*** Input material Section Begins ***
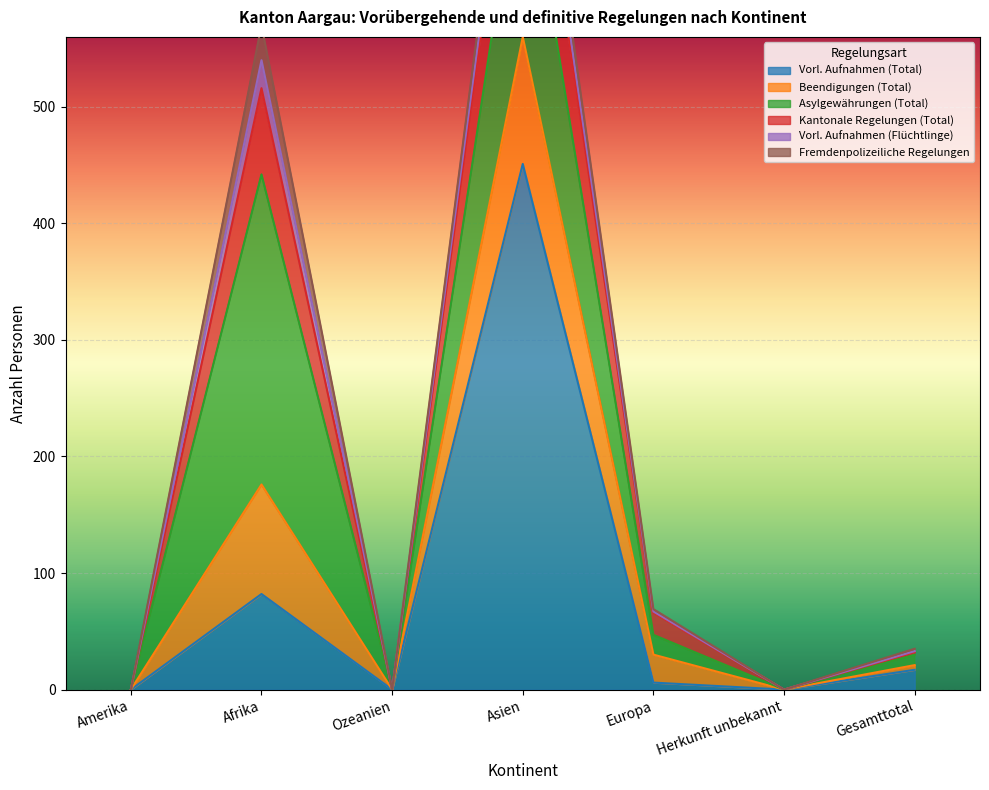

True or false: Vorl. Aufnahmen (Total) has a value of -187 at Ozeanien.

False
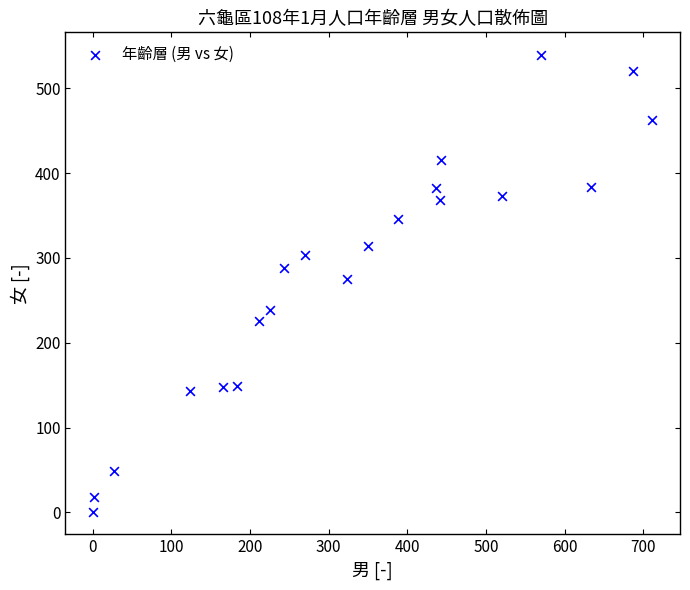

What is the range of X values (max minus min)?

710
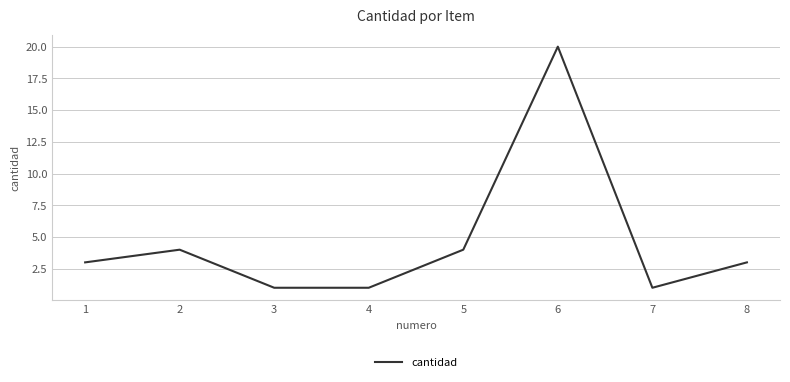

What is the minimum value shown in the chart?

1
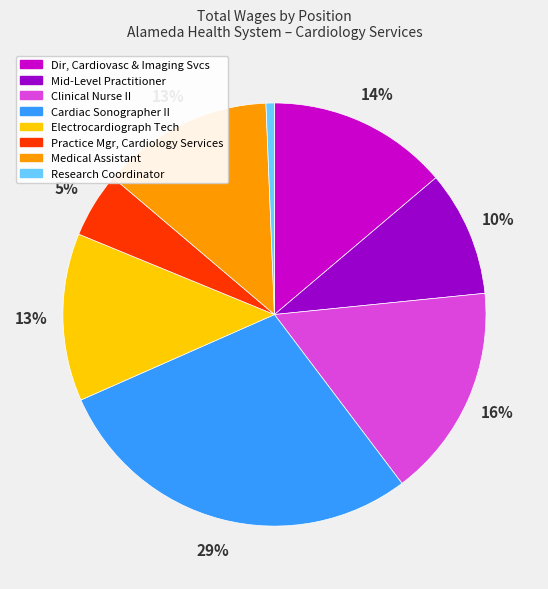

To the nearest percent, what percentage of the pie is Mid-Level Practitioner?

10%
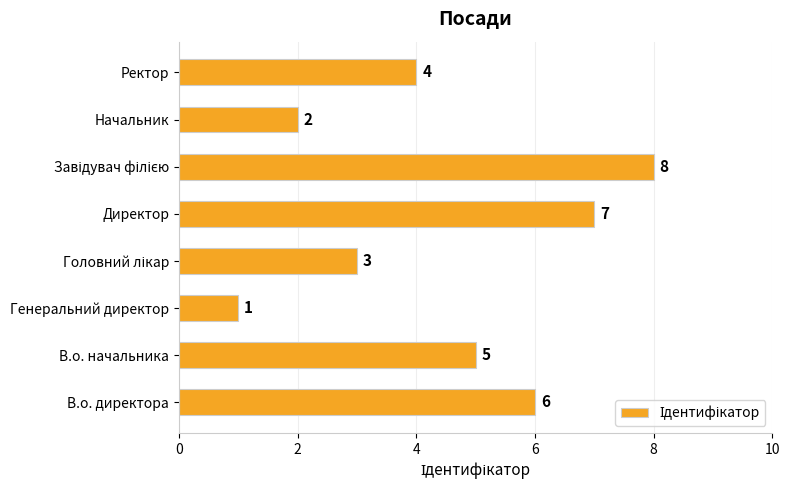

What is the sum of all values?

36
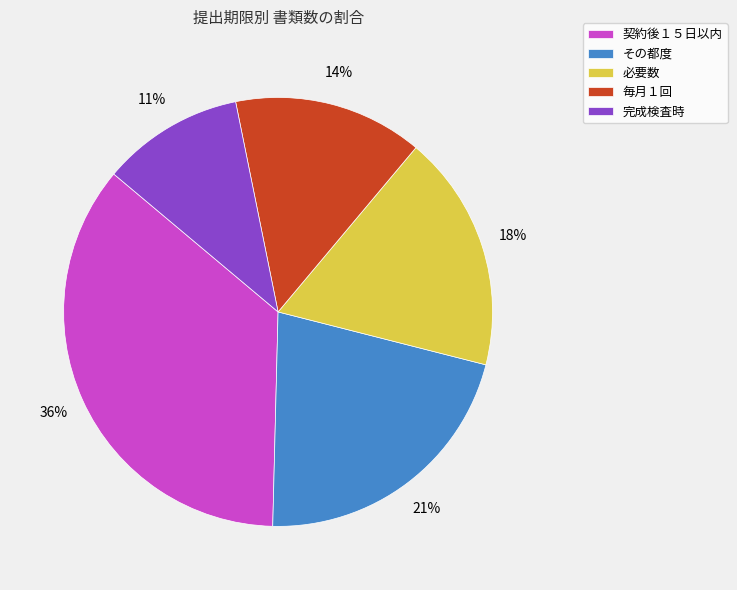

Which has a higher value, その都度 or 完成検査時?

その都度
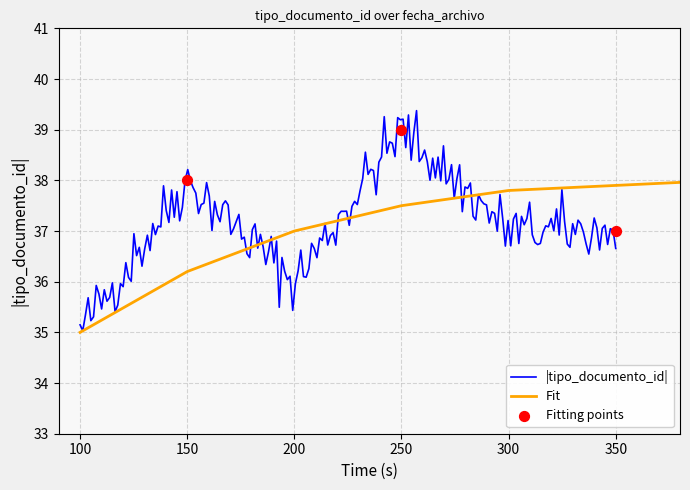

What is the ratio of the value at 2010-04-27 12:00:48 to the value at 2010-04-27 12:00:48?

1.0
*** Input material Section Ends ***
> **What this task involves**:
Pull out every line of the records that contains the string "その都度" and copy each one in full. Case counts.

> **Solution to the problem**:
Which has a higher value, その都度 or 完成検査時?
その都度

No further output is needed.